Ha cominciato il New York Times, ora gli editori scendono in guerra contro l’intelligenza artificiale. Il quotidiano liberal Usa ha “chiuso” a ChatGpt. Che non potrà utilizzare i contenuti del New York Times per addestrare la sua intelligenza artificiale. La vicenda è squisitamente economica: non c’è accordo e, in mancanza di questo, nessuno, dalle parti del giornale newyorkese per eccellenza vuol cedere di un centimetro. E pertanto ha chiuso le porte in faccia ai programmi di web crawling utilizzati da OpenAi per recuperare informazioni da inserire nella “memoria” della sua Ai.

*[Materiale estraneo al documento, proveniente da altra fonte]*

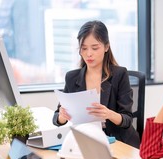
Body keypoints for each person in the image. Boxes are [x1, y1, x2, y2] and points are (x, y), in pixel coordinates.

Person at [52, 20, 140, 148]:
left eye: (95, 48)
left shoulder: (119, 74)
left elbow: (127, 119)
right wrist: (62, 117)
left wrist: (109, 114)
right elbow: (56, 118)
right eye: (84, 48)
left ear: (106, 47)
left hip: (118, 142)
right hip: (87, 140)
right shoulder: (72, 77)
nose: (88, 54)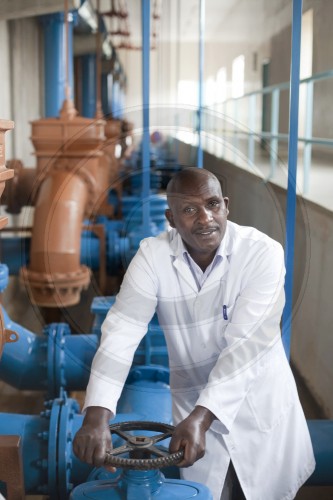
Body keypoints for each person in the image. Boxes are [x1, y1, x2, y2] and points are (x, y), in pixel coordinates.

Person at [73, 167, 315, 500]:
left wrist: (202, 417)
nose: (205, 218)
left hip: (258, 409)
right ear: (171, 218)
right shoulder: (152, 256)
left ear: (226, 206)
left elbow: (245, 348)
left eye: (213, 204)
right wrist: (97, 412)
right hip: (193, 407)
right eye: (189, 210)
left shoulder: (262, 254)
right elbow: (122, 329)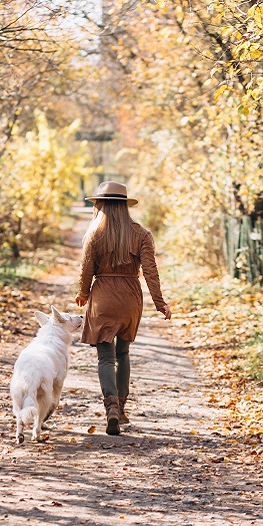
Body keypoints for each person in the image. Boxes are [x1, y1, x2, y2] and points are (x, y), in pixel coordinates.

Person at [75, 181, 171, 435]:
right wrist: (160, 303)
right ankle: (122, 407)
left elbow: (86, 270)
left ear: (102, 205)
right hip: (130, 297)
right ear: (124, 206)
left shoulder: (95, 233)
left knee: (105, 357)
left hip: (103, 296)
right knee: (123, 354)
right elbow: (151, 272)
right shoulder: (141, 234)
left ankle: (111, 409)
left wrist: (83, 293)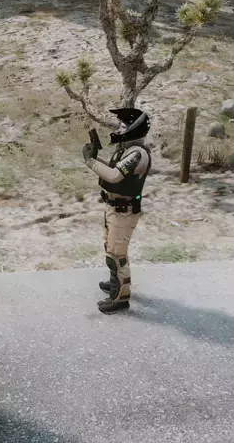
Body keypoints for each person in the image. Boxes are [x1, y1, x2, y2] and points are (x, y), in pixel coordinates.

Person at [82, 109, 152, 315]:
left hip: (124, 211)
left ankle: (120, 298)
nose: (119, 130)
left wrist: (90, 161)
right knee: (113, 249)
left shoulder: (137, 154)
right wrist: (95, 159)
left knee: (116, 255)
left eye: (123, 126)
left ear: (134, 129)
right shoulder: (127, 150)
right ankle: (117, 282)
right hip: (115, 208)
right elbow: (114, 172)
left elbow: (114, 176)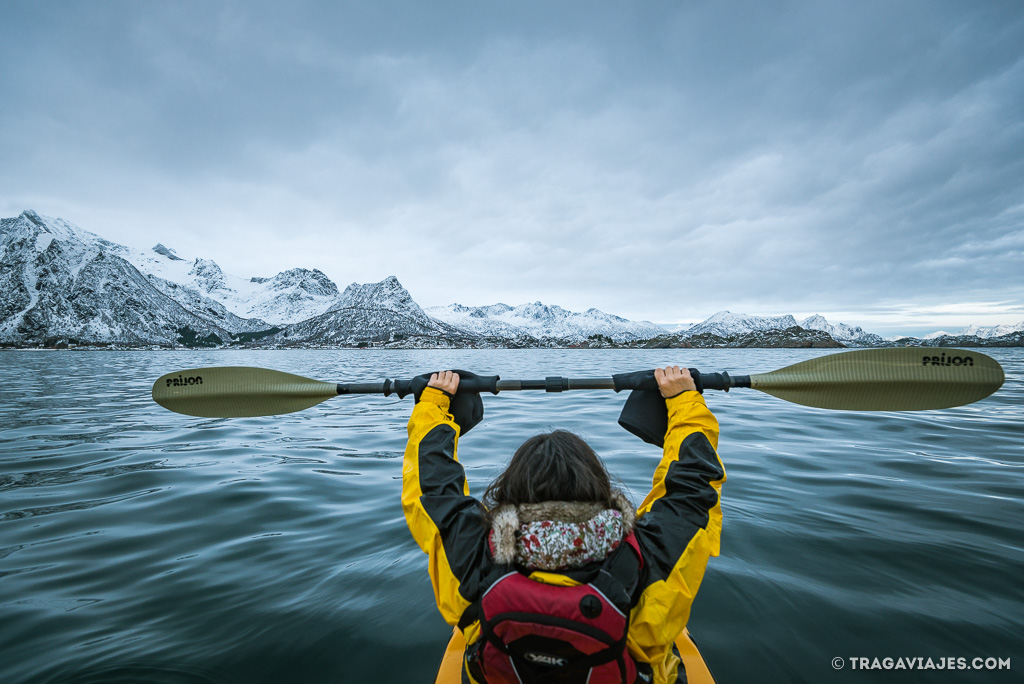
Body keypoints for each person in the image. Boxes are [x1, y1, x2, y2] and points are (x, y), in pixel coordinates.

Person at [402, 366, 726, 684]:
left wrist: (434, 402)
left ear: (511, 489)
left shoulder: (469, 550)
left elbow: (432, 485)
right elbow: (693, 486)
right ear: (598, 486)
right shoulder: (654, 554)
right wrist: (684, 400)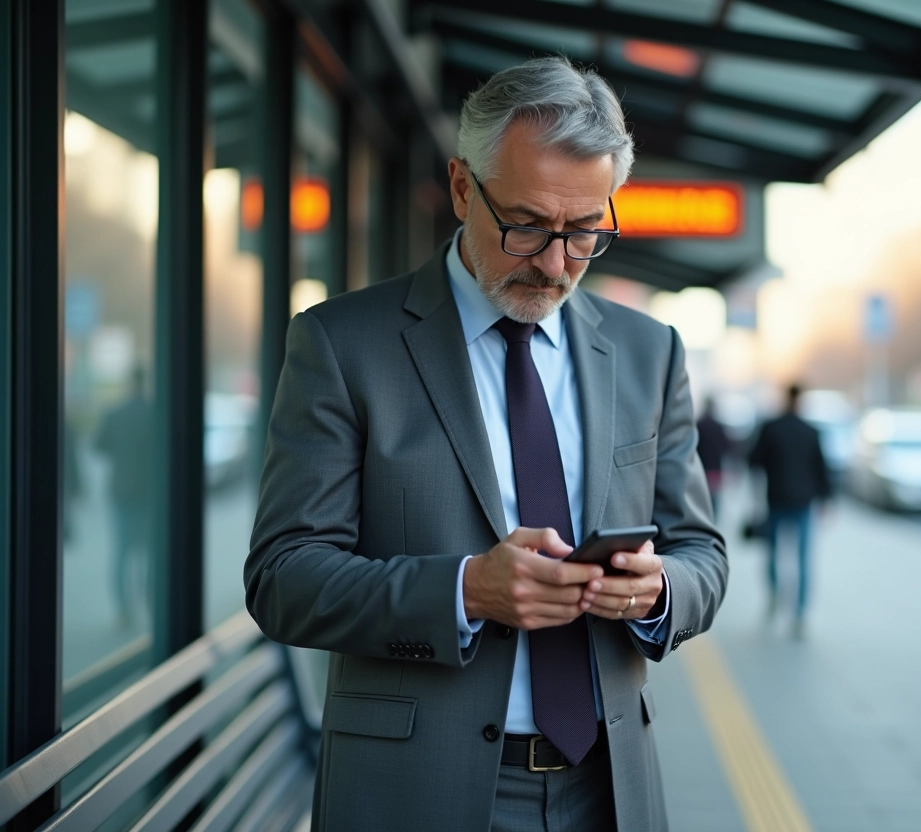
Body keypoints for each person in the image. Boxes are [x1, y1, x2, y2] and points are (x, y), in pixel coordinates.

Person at [246, 57, 727, 832]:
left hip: (610, 791)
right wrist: (466, 590)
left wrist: (658, 589)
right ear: (463, 188)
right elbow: (283, 578)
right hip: (414, 792)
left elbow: (703, 553)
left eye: (584, 232)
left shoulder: (650, 352)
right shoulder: (342, 345)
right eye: (527, 224)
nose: (555, 264)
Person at [747, 384, 833, 639]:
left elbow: (753, 460)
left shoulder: (771, 428)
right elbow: (821, 468)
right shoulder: (811, 431)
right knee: (803, 559)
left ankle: (775, 595)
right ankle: (800, 612)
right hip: (804, 503)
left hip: (776, 500)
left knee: (773, 554)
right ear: (801, 400)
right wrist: (825, 499)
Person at [95, 366, 154, 627]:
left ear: (129, 383)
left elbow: (99, 446)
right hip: (150, 492)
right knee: (151, 552)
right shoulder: (155, 413)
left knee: (121, 551)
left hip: (121, 491)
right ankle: (151, 601)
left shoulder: (115, 414)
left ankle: (123, 609)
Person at [696, 397, 731, 519]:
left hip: (701, 468)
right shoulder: (719, 427)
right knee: (714, 500)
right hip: (715, 469)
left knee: (702, 499)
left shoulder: (699, 425)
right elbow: (726, 447)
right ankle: (713, 521)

I programmi, che scartabellano milioni di siti senza chiedere permesso, contribuiscono a una raccolta dati gigantesca, un magazzino globale di informazioni a cui accedere senza pagare dazio a chi, quelle stesse informazioni, le ha immesse in rete. Insomma, è la “solita” questione che ormai da anni divide gli Over the top del web e gli editori. Con i primi, a cominciare da Google, che rilanciano i contenuti dei giornali e, spesso e volentieri, selezionano i contenuti da offrire alla ricerca e agli utenti (comportandosi, così, come fa un vero editore) e i secondi che si sentono defraudati dagli introiti pubblicitari e dell’uso dei loro stessi link e materiali.
Dagli Stati Uniti corre una voce: il Nyt potrebbe portare ChatGpt in tribunale. Col rischio di far pagare a OpenAi un’ammenda salatissima: da 150mila dollari per ogni articolo consultato senza permesso e i cui contenuti sono stati rilanciati o utilizzati per addestrare gli algoritmi senza che i legittimi proprietari, in virtù del diritto d’autore, ne venissero compensati. La battaglia del copyright potrebbe prosciugare le fonti dell’Ai e riportare all’anno zero il progetto. In nome del copyright. A seguire l’esempio che arriva dal Nyt potrebbero essere tantissimi editori. Non soltanto negli States ma in tutto il mondo occidentale. Insomma, la battaglia è servita e pure gli schieramenti sono pronti a scendere in campo.